The tech company was back buying $US10m worth of Bitcoin last week, adding to positions that cost $US600m, and MicroStrategy is now worth $US5.2bn.
US investment fund BlackRock, the world’s largest asset manager, announced last week that two of its funds will trade in Bitcoin derivatives in the future.
“The demand is not slowing and I believe that many investors will view any significant dip not as a bubble, but as an opportunity arisen,” said Peters.
“Investors of all sizes will be looking at a price in the region of $US28,000 as an excellent chance to top up their positions,” he stated.
The eToro market analyst said he believed that Bitcoin’s recent decline isn’t as severe as the end of the 2017 bull market.
“The price movement is a perfectly natural correction, one which happens in all assets once the market has perceived them to be a little overbought,” he said.
“Despite any very short-term movements, the fundamental backdrop for Bitcoin remains positive and my minimum price target of $US70,000 for the end of 2021 remains in place,” said Peters.
Meanwhile, the European Central Bank has teamed up with the European Commission to investigate the policy, legal and technical aspects of a central bank digital currency.
Peters said he interpreted the action as a positive move by European authorities toward a new digital currency.
This initiative would ultimately benefit the wider crypto space by introducing more consumers to digital money.
“The world is being digitised, and the financial system needs to keep up,” he said.
Second-placed cryptocurrency in terms of market popularity, Ethereum, touched a record price of $1,825 ($US1,410) on January 20.
But the digital token’s price had slipped to $1,640 ($US1,350) on Wednesday, as competition increased in the cryptocurrency space with new alt coins Polkadot and Cardano.
“Ethereum bucked the trend set by Bitcoin. Instead of sinking, the smart contract platform’s token hit an all-time high on a number of exchanges,” said eToro analyst, David Derhy.
“Given the dip from Bitcoin and the steadiness of Ethereum, we could see investors move capital into the latter as they look for the next crypto asset that is going to perform in the current bull run,” he said.
A futures derivatives contract for Ethereum is scheduled to start trading on the Chicago Mercantile Exchange (CME) in February that will allow institutional investors to trade.

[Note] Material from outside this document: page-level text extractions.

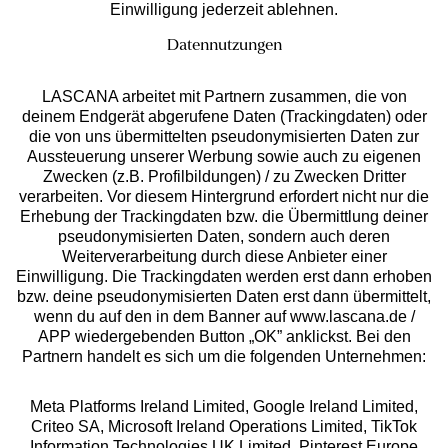
Einwilligung jederzeit ablehnen.
Datennutzungen
LASCANA arbeitet mit Partnern zusammen, die von
deinem Endgerät abgerufene Daten (Trackingdaten) oder
die von uns übermittelten pseudonymisierten Daten zur
Services
Aussteuerung unserer Werbung sowie auch zu eigenen
Zwecken (z.B. Profilbildungen) / zu Zwecken Dritter
Beratung
verarbeiten. Vor diesem Hintergrund erfordert nicht nur die
Erhebung der Trackingdaten bzw. die Übermittlung deiner
pseudonymisierten Daten, sondern auch deren
Über uns
Weiterverarbeitung durch diese Anbieter einer
Einwilligung. Die Trackingdaten werden erst dann erhoben
bzw. deine pseudonymisierten Daten erst dann übermittelt,
Rechtliches
wenn du auf den in dem Banner auf www.lascana.de /
APP wiedergebenden Button „OK” anklickst. Bei den
Partnern handelt es sich um die folgenden Unternehmen:
Meta Platforms Ireland Limited, Google Ireland Limited,
Criteo SA, Microsoft Ireland Operations Limited, TikTok
Alle Preise inkl. MwSt., zzgl.
Versandkosten
Information Technologies UK Limited, Pinterest Europe
** Bonität vorausgesetzt, berechtigt zur Bonitätsprüfung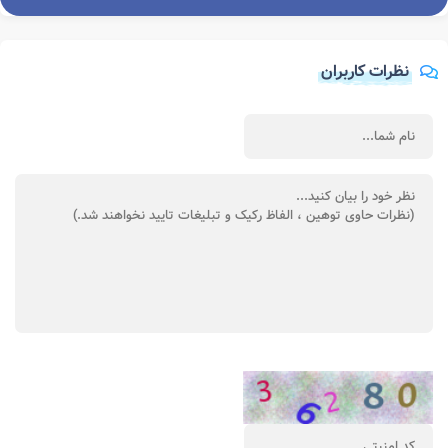
نظرات کاربران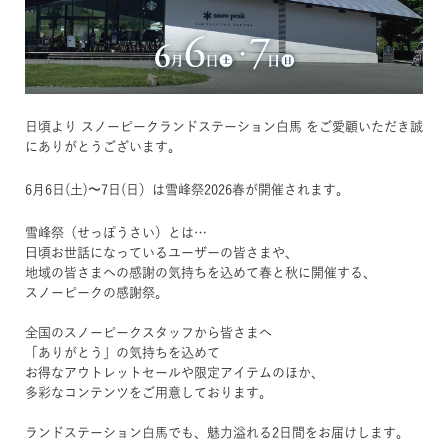
日頃より スノーピークランドステーション白馬 をご愛顧いただき誠
にありがとうございます。
6月6日(土)〜7日(日）は雪峰祭2026春が開催されます。
雪峰祭（せっぽうさい）とは…
⽇頃お世話になっているユーザーの皆さまや、
地域の皆さまへの感謝の気持ちを込めて春と秋に開催する、
スノーピークの感謝祭。
全国のスノーピークスタッフから皆さまへ
「ありがとう」の気持ちを込めて
お得なアウトレットセールや限定アイテムのほか、
多彩なコンテンツをご用意しております。
ランドステーション白馬でも、魅力溢れる2日間をお届けします。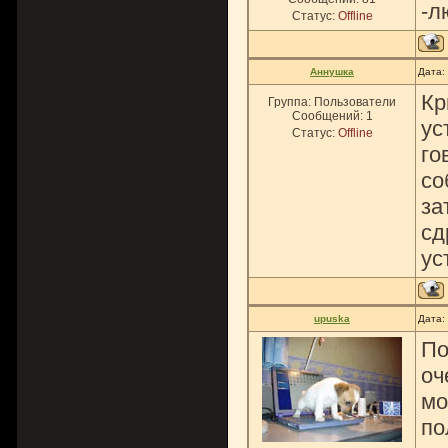
-л
Статус:
Offline
Аннушка
Дата:
Кр
Группа: Пользователи
Сообщений:
1
ус
Статус:
Offline
го
со
за
сд
ус
upuska
Дата:
По
оч
мо
по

According to the findings of a report commissioned by eToro on the main barriers to institutional investors trading cryptocurrencies, there are four main issues.
They are regulatory uncertainty, perceived immature market infrastructure, reputational risk and security issues, and inefficient market capitalisation.
“The perceived insufficient market cap size was the most cited hindrance from the institutional market participants that were interviewed [for the report],” said Peters.
Bitcoin has a current market value of ~$745bn while Ethereum is currently trading with a market cap of ~$185bn, according to Coindesk data.
There are two possible routes that institutional investors might follow into the cryptocurrency market as barriers to entry begin to fade and risks are addressed.
“Firstly, institutional investors may look to invest in companies that are part of the crypto ecosystem: firms that have gone public and generate a significant portion of their revenue from crypto asset-related activities, such as being an exchange, or offering third party custody or related services,” said Peters.
“The second option, and this is most likely in my eyes, would be to invest in an index of crypto assets,” he said.
This may be akin to a stock market index like the Nasdaq or S&P 500 for different US equities, and S&P Dow Jones is gearing up to launch a crypto index later this year.
An advantage to this, is that institutional investors would not need to carry out due diligence on each cryptocurrency in the proposed index.
“Just as 2020 was the year of the institutional investment in Bitcoin, so 2021 could be the year of the crypto asset index,” Peters said.